* _REQUIREMENT 1_
Reproduce the blog post on contextual data locality in full, word for word.

* _EXTRACTED TEXT_
..............................

Welcome!

SDN Journal Authors: Elizabeth White, David Paquette, Liz McMillan, Sal Fernando, Nate Lindstrom

Blog Feed Post

Why Contextual Data Locality Matters

Big Data is quickly overtaking SDN as a key phrase in today’s networking lingo. And overused already as it may be, it actually has a lot more meaning and definition compared to SDN. Big Data solutions are designed to work on lots of data as the name suggests. Of course they have been around forever, talk to any large bank, credit card company, airline or logistics company and all of them have had applications running on extremely large databases and data sets forever. But this is the new Big Data, the one inspired by Hadoop, MapReduce and friends. High performance compute clusters specifically created to analyze large amounts of data and reduce it to a form and quantity that human brains can use in decision making.

What makes today’s Big Data solutions different than its more traditional large database based applications, beyond the sheer datasets being analyzed, is the distributed nature of the analysis. Big Data solutions are designed to run across 100s or even 1000s of servers, each with multiple CPU cores to chew on the data. Traditional large database applications tend to be more localized with fewer applications and servers accessing the data, allowing for more tightly custom integrated solutions, the likes of which Oracle and friends are experts at.

..............................

* _REQUIREMENT 2_
Locate each line in the rows below that contains the string "kern" and copy those lines out. Treat uppercase and lowercase letters as different.

Rows from a data source:

..............................

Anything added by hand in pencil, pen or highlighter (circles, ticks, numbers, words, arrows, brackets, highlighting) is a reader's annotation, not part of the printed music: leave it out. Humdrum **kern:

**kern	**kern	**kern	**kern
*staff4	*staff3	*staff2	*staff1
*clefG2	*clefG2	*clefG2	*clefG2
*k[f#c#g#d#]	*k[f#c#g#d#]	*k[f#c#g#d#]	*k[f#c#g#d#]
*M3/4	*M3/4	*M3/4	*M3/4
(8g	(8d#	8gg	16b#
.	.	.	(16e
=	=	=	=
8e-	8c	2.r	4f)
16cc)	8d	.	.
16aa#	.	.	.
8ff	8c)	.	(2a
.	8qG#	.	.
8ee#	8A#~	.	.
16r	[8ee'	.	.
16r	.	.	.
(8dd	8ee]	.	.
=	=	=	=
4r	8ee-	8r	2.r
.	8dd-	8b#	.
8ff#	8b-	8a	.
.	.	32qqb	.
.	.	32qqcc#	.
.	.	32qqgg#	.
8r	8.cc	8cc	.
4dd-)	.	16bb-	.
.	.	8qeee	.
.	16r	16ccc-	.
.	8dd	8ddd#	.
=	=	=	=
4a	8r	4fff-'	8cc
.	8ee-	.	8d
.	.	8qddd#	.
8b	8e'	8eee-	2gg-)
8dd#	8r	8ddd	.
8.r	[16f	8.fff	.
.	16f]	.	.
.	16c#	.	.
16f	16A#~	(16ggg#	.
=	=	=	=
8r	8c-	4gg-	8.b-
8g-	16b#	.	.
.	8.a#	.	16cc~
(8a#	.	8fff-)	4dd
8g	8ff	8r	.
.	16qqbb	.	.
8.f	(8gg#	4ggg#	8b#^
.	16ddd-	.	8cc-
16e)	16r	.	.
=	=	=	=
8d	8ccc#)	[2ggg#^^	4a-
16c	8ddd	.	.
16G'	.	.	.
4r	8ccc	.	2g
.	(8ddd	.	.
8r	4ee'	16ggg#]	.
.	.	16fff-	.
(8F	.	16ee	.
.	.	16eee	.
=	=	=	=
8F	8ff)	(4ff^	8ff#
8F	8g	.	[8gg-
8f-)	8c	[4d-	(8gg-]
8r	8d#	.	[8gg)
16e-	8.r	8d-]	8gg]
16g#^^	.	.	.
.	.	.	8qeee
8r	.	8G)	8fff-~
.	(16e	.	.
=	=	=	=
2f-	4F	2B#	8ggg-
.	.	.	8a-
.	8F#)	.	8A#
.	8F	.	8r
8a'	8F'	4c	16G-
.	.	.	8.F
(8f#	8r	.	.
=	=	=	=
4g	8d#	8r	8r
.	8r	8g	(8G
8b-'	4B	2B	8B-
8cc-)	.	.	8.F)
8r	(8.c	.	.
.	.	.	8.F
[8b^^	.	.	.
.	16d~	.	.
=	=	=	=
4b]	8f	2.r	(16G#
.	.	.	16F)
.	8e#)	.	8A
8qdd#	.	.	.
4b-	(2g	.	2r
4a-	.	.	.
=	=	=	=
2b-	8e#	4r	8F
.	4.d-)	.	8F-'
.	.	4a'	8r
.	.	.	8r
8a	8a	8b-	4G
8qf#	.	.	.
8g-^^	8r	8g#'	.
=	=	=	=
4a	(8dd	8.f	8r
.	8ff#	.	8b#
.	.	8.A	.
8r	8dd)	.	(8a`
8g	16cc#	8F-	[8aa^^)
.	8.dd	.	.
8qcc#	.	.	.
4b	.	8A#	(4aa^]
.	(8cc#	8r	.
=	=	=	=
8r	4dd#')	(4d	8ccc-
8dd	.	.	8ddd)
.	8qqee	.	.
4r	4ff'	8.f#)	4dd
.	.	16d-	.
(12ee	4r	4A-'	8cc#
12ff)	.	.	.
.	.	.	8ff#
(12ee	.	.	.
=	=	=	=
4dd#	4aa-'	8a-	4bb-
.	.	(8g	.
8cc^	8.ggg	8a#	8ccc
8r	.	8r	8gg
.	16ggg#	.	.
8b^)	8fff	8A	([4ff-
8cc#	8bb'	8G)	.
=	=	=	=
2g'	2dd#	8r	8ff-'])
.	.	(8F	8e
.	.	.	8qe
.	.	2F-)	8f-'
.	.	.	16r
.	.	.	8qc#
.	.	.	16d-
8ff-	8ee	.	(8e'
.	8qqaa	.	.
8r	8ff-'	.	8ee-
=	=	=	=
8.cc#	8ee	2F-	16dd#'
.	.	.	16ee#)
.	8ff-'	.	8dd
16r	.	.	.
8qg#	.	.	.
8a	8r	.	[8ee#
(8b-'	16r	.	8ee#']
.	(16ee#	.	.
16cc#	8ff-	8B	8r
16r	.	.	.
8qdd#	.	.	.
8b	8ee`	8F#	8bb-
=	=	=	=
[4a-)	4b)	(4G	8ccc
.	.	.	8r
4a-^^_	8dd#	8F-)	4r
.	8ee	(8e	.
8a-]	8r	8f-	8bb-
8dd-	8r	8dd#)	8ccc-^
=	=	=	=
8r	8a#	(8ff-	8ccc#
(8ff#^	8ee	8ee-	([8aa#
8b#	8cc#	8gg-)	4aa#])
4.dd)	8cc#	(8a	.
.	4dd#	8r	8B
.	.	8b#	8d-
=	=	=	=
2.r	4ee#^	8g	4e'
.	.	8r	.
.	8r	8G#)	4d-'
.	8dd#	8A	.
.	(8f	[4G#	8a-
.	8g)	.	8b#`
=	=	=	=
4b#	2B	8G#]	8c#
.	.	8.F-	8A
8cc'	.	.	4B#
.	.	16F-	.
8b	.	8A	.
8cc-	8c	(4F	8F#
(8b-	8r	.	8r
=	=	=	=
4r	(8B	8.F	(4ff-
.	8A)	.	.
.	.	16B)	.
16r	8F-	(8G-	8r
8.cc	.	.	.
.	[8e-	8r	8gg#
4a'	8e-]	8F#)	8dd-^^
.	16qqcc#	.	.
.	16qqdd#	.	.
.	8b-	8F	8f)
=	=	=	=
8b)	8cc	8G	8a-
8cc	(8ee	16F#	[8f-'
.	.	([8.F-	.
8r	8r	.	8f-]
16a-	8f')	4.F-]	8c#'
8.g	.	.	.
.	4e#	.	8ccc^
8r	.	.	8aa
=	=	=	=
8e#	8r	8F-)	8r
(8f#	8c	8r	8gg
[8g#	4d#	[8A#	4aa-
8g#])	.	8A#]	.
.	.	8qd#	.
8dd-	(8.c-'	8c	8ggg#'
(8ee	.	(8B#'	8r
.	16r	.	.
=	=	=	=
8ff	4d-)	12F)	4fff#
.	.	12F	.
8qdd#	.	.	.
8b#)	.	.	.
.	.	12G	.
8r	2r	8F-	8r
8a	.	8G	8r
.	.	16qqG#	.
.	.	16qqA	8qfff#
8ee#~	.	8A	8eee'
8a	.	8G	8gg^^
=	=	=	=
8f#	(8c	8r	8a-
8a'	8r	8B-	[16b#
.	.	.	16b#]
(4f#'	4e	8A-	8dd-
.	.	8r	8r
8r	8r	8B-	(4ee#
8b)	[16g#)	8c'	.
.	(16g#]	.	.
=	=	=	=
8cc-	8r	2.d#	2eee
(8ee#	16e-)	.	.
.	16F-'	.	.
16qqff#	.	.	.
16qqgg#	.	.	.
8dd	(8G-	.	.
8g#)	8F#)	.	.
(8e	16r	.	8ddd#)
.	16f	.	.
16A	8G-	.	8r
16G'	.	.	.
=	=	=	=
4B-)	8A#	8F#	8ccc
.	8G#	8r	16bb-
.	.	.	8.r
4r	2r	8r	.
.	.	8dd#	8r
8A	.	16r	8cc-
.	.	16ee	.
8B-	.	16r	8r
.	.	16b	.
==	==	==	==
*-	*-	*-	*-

..............................

* _COMPLETE ANSWER 1_
Welcome!

SDN Journal Authors: Elizabeth White, David Paquette, Liz McMillan, Sal Fernando, Nate Lindstrom

Blog Feed Post

Why Contextual Data Locality Matters

Big Data is quickly overtaking SDN as a key phrase in today’s networking lingo. And overused already as it may be, it actually has a lot more meaning and definition compared to SDN. Big Data solutions are designed to work on lots of data as the name suggests. Of course they have been around forever, talk to any large bank, credit card company, airline or logistics company and all of them have had applications running on extremely large databases and data sets forever. But this is the new Big Data, the one inspired by Hadoop, MapReduce and friends. High performance compute clusters specifically created to analyze large amounts of data and reduce it to a form and quantity that human brains can use in decision making.

What makes today’s Big Data solutions different than its more traditional large database based applications, beyond the sheer datasets being analyzed, is the distributed nature of the analysis. Big Data solutions are designed to run across 100s or even 1000s of servers, each with multiple CPU cores to chew on the data. Traditional large database applications tend to be more localized with fewer applications and servers accessing the data, allowing for more tightly custom integrated solutions, the likes of which Oracle and friends are experts at.

* _COMPLETE ANSWER 2_
Anything added by hand in pencil, pen or highlighter (circles, ticks, numbers, words, arrows, brackets, highlighting) is a reader's annotation, not part of the printed music: leave it out. Humdrum **kern:
**kern	**kern	**kern	**kern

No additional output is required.